Sayfa Metni:
►

Gözler kalbin aynasıdır

Bugünlerde sıcak konumuz ‘ne olacak bu faizler?’ TCMB faiz arttırmalı mı, yoksa sadeleştirmeye bir an önce geçmeli mi? Doların, euronun TL karşısındaki değer kazanışı sürecek mi? Kim ne yapmalı ne yapmadı? Sorular çok, cevapları ise net. Gözler kalbin aynasıdır, yalan nedir bilmez onlar. Bırakalım özet grafikler ile herkes kendi cevabını bulsun.

◄

Gösterilen Öğeler:

►

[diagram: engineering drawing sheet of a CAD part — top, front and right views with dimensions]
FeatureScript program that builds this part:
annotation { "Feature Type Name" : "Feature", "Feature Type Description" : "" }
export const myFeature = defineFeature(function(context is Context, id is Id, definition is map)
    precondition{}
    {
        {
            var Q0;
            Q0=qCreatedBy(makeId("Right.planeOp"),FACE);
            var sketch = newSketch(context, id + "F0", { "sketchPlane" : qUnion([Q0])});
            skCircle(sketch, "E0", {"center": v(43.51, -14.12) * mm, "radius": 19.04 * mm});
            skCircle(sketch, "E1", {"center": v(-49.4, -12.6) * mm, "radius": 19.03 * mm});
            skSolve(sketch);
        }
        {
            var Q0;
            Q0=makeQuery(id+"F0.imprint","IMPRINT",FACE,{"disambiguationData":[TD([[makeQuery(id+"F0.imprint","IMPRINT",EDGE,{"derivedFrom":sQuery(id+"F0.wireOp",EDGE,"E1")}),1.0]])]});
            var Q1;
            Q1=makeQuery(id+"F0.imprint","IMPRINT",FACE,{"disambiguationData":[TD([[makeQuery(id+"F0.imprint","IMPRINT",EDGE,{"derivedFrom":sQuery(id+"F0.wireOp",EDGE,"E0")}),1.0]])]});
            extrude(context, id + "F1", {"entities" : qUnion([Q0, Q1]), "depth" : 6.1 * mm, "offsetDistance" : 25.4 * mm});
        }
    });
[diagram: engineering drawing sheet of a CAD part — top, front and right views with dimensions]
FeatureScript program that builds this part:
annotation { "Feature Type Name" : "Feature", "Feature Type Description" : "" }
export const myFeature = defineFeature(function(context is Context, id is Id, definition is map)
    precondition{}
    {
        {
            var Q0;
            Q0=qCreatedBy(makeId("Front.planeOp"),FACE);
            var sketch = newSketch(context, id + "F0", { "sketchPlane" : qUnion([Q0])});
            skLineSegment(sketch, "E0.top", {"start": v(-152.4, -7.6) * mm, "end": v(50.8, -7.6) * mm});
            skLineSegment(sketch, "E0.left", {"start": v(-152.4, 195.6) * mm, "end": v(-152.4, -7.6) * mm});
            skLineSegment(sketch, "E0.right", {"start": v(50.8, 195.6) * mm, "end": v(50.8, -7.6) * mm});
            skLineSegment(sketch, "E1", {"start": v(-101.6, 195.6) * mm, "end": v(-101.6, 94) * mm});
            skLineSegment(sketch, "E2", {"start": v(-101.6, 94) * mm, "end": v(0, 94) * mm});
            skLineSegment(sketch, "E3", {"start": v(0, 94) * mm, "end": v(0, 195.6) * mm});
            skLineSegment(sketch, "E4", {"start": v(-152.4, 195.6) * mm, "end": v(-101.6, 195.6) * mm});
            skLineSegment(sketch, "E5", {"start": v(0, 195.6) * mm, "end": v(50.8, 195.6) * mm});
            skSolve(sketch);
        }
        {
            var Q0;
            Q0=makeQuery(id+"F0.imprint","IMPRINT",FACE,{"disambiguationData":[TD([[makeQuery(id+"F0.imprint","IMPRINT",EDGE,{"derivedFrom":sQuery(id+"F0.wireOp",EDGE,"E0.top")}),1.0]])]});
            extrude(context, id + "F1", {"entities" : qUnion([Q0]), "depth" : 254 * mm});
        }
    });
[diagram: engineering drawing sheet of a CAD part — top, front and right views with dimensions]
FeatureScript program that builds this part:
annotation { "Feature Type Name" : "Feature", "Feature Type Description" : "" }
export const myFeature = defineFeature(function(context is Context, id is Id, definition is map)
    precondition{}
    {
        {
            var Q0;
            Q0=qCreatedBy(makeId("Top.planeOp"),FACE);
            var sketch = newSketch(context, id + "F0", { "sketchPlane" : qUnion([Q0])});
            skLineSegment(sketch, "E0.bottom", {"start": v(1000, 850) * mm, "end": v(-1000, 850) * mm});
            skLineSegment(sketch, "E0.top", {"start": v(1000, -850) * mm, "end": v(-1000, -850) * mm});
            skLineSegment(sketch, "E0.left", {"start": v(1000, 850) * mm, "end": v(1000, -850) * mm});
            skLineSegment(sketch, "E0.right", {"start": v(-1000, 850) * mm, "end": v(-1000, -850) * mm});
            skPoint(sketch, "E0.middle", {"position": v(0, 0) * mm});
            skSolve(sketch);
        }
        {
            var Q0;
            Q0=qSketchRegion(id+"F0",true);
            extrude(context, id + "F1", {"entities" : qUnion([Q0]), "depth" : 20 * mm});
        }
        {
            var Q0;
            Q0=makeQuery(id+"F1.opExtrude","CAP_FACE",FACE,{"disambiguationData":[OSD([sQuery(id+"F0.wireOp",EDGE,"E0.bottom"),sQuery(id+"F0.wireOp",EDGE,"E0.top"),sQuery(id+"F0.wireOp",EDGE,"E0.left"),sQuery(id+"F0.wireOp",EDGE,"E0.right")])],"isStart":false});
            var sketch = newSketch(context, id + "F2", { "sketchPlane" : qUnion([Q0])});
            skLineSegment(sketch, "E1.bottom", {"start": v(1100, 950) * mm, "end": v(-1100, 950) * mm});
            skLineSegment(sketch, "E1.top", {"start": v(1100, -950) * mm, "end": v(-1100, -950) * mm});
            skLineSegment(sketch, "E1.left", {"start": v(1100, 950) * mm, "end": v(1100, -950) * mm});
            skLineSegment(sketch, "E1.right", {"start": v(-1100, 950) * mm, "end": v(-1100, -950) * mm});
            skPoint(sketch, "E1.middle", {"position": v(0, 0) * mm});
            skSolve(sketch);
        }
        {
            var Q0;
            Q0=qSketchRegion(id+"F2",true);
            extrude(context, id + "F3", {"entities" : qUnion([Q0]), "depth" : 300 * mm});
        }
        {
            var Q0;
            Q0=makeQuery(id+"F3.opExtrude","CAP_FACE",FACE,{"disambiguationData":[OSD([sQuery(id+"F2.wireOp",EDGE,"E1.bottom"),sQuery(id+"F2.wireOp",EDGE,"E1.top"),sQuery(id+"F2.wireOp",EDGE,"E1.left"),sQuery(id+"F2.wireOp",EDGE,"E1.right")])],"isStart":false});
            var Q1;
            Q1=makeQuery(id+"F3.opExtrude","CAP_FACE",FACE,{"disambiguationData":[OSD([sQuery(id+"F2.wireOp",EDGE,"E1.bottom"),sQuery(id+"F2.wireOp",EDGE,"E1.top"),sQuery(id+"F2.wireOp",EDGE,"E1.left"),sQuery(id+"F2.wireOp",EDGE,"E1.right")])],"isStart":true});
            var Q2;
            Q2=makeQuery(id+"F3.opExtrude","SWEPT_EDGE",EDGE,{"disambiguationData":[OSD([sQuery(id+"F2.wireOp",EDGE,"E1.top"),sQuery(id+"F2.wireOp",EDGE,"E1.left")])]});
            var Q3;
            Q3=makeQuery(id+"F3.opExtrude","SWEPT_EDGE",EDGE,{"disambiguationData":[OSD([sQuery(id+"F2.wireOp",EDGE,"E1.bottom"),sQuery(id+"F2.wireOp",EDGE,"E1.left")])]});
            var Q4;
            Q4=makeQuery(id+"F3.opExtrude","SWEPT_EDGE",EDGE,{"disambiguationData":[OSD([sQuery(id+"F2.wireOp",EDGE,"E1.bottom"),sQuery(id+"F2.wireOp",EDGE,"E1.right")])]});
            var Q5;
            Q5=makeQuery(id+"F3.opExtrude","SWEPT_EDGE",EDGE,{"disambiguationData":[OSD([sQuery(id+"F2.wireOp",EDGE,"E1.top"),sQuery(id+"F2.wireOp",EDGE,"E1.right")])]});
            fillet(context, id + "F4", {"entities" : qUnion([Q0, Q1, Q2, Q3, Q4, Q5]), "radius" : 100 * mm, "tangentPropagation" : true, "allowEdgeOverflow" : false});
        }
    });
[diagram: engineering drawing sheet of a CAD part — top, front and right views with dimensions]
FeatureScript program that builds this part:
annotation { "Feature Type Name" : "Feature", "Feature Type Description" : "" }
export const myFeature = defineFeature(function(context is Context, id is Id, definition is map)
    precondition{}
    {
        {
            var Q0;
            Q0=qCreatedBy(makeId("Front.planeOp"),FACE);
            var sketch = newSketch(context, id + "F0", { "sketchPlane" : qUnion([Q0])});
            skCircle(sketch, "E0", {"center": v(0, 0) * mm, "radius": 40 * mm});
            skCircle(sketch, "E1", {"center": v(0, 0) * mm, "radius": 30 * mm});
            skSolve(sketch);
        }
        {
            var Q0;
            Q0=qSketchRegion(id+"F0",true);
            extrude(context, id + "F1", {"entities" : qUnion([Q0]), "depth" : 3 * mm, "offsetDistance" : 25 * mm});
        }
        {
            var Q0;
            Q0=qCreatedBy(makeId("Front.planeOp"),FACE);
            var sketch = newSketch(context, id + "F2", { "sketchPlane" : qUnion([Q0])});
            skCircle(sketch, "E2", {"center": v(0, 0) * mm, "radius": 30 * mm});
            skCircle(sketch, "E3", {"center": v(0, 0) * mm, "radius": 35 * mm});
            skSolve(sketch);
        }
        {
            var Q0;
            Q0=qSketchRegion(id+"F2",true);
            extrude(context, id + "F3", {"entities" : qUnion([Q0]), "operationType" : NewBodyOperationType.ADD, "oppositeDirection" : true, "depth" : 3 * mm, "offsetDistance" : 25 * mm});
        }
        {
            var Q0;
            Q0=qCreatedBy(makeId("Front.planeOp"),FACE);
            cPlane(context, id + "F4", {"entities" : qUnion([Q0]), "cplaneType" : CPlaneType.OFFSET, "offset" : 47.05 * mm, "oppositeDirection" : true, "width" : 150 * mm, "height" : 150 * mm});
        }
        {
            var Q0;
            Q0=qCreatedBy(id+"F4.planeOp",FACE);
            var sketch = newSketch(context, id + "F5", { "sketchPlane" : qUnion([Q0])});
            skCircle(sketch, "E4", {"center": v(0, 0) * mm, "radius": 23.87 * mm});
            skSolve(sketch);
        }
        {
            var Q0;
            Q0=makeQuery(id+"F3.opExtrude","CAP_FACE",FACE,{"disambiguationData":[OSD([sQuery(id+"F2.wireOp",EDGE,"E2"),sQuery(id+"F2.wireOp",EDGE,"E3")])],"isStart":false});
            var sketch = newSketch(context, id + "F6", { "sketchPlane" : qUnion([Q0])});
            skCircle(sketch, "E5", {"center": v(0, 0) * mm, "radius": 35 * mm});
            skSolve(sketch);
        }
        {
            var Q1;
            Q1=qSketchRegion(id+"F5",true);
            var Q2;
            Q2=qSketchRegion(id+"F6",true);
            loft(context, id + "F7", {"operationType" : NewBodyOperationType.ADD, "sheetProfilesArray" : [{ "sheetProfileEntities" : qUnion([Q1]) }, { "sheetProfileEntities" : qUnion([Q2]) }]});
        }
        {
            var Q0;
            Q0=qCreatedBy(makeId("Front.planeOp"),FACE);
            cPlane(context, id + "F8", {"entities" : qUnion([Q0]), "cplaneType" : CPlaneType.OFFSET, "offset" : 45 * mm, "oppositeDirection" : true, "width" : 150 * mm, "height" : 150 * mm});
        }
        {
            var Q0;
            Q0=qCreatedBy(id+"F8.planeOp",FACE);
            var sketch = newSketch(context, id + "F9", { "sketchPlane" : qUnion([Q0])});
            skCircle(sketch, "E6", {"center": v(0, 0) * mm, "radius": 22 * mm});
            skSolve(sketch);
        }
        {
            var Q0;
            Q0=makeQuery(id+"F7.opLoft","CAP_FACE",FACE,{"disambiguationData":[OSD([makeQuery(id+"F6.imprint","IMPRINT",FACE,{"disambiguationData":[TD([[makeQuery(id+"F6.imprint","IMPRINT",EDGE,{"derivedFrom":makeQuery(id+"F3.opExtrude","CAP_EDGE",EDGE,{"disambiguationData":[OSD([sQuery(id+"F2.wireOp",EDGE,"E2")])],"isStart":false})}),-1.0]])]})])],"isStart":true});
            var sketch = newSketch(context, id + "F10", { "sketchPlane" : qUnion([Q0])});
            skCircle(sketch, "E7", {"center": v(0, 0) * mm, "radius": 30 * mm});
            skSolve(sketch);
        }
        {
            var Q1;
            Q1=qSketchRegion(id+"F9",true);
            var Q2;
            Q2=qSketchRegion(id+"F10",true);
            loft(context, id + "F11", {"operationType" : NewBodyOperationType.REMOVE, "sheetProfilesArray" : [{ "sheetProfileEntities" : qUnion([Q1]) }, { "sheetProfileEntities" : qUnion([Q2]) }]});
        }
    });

◄

Verilen Görev: Sayfa metnine göre herkes kendi cevabını neyin yardımıyla bulmalıdır? Öğelerin burada hiçbir rolü yoktur.

Çözüm: Özet grafiklerin yardımıyla.